Im Mai 2023 fand in Bremervörde der fünfte Farmwalk des Projekts "Verbesserung des Tierwohls bei Weidehaltung von Milchkühen" auf dem Betrieb der Familie Stelling statt. Der Milchviehbetrieb mit 170 Holstein Kühen, der auf überwiegend moorigen, teils sandigen Standorten wirtschaftet, befindet sich seit diesem Jahr in der Umstellung hin zur intensiven Umtriebsweide in Vollweide, mit saisonaler Abkalbung im Herbst. Der Betriebsleiter Heiko Stelling zeigte den Teilnehmenden die Vorteile dieses Systems und welche Herausforderungen in der Umstellungsphase zu bewerkstelligen sind. Anwesend waren Landwirte, aber auch einige Berater, was zu einem konstruktiven Austausch führte.
Eröffnet wurde die Veranstaltung mit der Frage nach der Motivation hinter der Entscheidung, einen für norddeutsche Verhältnisse eher unkonventionellen Weg einzuschlagen. Durch das Tierwohlprojekt habe er einige Milchbetriebe kennengelernt, auf denen Vollweide funktioniere, erklärte der Betriebsleiter. Die 48 ha arrondiere Grünlandfläche hinter dem Milchviehstall seien ideale Bedingungen, auf Weidehaltung umzustellen. Auf der anderen Straßenseite seien sogar noch weitere Flächen, die sich für die Beweidung eignen würden. Alles Futter, was die Kuh auf der Weide aufnimmt, muss weder gemäht, konserviert noch mit dem Futterwagen gefüttert werden. Im anstrebten Vollweidesystem wird in der Vegetationsperiode auf Zufütterung sogar komplett verzichtet, der Futtermischwagen hat dann Pause und der Betriebsleiter mehr Zeit. Das ist eine enorme Arbeitserleichterung und Kostenersparnis. Da die Kühe draußen sind, muss weniger Gülle aus dem Stall gefahren werden. Auch die Inhaltstoffe des Weideaufwuchses sind gut: Der Energiegehalt kann bei bis zu 7 MJ Nel liegen, ein Wert, den eine Grassilage nicht erreicht.

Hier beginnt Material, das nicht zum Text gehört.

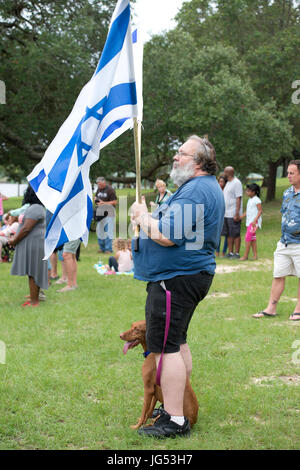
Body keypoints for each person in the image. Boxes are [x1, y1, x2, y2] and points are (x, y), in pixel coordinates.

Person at [130, 135, 225, 438]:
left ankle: (175, 419)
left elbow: (167, 235)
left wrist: (142, 217)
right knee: (176, 343)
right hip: (182, 277)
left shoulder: (196, 188)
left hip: (176, 279)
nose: (175, 157)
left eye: (182, 154)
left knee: (165, 348)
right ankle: (176, 406)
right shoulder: (197, 187)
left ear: (199, 162)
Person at [253, 160, 300, 321]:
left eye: (292, 173)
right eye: (288, 173)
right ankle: (271, 308)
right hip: (284, 242)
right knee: (278, 274)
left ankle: (299, 309)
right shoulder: (287, 193)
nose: (288, 176)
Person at [10, 185, 48, 307]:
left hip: (34, 244)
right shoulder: (35, 207)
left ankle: (34, 302)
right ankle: (33, 299)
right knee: (32, 272)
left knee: (33, 272)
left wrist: (14, 241)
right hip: (33, 244)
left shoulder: (36, 208)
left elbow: (27, 228)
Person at [222, 166, 243, 259]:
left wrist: (237, 213)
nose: (223, 174)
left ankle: (237, 253)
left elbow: (239, 197)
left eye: (225, 172)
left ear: (228, 173)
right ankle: (230, 252)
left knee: (235, 233)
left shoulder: (236, 183)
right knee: (228, 234)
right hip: (226, 213)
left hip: (233, 213)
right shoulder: (228, 183)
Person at [94, 177, 117, 253]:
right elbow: (96, 197)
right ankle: (102, 248)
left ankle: (108, 249)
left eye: (100, 184)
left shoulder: (110, 190)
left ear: (104, 182)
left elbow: (114, 202)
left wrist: (103, 203)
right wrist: (96, 200)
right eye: (97, 184)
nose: (99, 186)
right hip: (100, 213)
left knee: (108, 231)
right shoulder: (98, 189)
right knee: (100, 230)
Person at [240, 183, 262, 261]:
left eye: (248, 191)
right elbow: (248, 211)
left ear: (254, 192)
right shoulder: (250, 200)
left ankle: (245, 256)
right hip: (249, 222)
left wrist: (255, 220)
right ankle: (255, 255)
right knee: (252, 239)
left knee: (248, 238)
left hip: (253, 223)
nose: (247, 192)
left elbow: (260, 211)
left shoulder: (257, 200)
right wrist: (241, 216)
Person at [216, 174, 228, 257]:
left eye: (222, 182)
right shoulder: (216, 191)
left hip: (227, 215)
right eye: (219, 181)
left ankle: (224, 252)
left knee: (227, 235)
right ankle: (217, 252)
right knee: (218, 235)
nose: (221, 183)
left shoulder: (227, 192)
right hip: (218, 215)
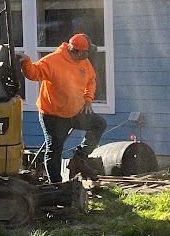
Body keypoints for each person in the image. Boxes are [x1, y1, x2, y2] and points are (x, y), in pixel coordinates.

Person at [18, 33, 107, 183]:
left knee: (99, 124)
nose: (89, 55)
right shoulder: (53, 61)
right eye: (87, 52)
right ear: (77, 51)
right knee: (54, 150)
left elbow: (91, 80)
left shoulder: (84, 62)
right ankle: (56, 185)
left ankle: (79, 158)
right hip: (54, 115)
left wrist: (88, 98)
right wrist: (26, 62)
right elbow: (33, 73)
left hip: (76, 111)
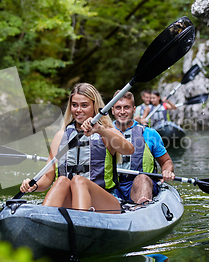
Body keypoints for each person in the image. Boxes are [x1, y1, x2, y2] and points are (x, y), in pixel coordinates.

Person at [20, 83, 134, 213]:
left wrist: (100, 130)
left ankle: (81, 223)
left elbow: (129, 150)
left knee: (79, 180)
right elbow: (47, 178)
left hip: (105, 202)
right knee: (62, 180)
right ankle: (43, 219)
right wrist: (34, 185)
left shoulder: (106, 131)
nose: (78, 110)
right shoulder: (61, 136)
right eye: (75, 105)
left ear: (94, 106)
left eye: (84, 105)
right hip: (71, 200)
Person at [111, 91, 175, 204]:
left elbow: (166, 161)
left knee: (142, 178)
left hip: (140, 184)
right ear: (112, 110)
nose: (122, 112)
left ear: (134, 109)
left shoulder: (150, 134)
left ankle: (142, 207)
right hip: (112, 186)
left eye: (126, 107)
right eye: (118, 107)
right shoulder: (102, 132)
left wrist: (167, 171)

Praxisworkshop zur intensiven Umtriebsweide
Ein höherer Arbeitsaufwand ergibt sich durch das notwendige Weidemanagement. Wöchentlich misst er mit dem Rising Plate Meter die Aufwuchshöhe. Für seine 48 ha benötigt er 45 Minuten. "Man muss halt der richtige Typ dafür sein, sonst funktioniert es nicht", sagt Heiko Stelling, der lieber über die Weiden geht als auf dem Traktor zu sitzen.
Eine besondere Rolle im System Vollweide spielt die saisonale Abkalbung. Diese führt zu einer homogenen Herde mit Tieren, die zur selben Zeit denselben Bedarf haben. Eine Über- oder Unterfütterung einzelner Tiere wird so vermieden und damit das Tierwohl gesteigert. Auf dem Hof Stelling wurde sich aufgrund des hohen Leistungsniveaus der Herde von über 10.000 kg Milch pro Jahr und Tier für die Abkalbung im Herbst entschieden. So kann der hohe Nährstoffbedarf der Kühe nach der Abkalbung über den Winter mit TMR-Fütterung im Stall gedeckt werden. Im Frühjahr, wenn die Milchbleistung aufgrund der fortschreitenden Laktationsphase langsam nachlässt, deckt dann hochqualitatives Weidefutter den Bedarf der Tiere. Somit wird eine tiergerechte Fütterung über die gesamte Laktation hinweg gewährleistet. Wird Vollweide mit Frühjahrsabkalbung angestrebt, sind Tiere mit einer an die Vollweide angepasste Genetik und Leistung nötig, wie sie auf einem anderen Projektbetrieb, dem Borkshof der Familie Apelt, zu finden ist.
Die Herde von Heiko Stelling ist aktuell noch nicht komplett auf die saisonale Abkalbung umgestellt. Die Tiere sind nach Leistung in zwei Gruppen geteilt, wobei die hochleistende Gruppe eine Tageshälfte im Stall verbringt und dort TMR erhält. Die Weidereste sind hier entsprechend etwas höher als bei der Herde mit den niedrigleistenden Tieren ohne Zufütterung, die aktuell 24 kg pro Tier und Tag geben. Das Führen von zwei Gruppen bedeutet einen deutlichen Mehraufwand, den es in der Umstellungsphase zu beachten gibt.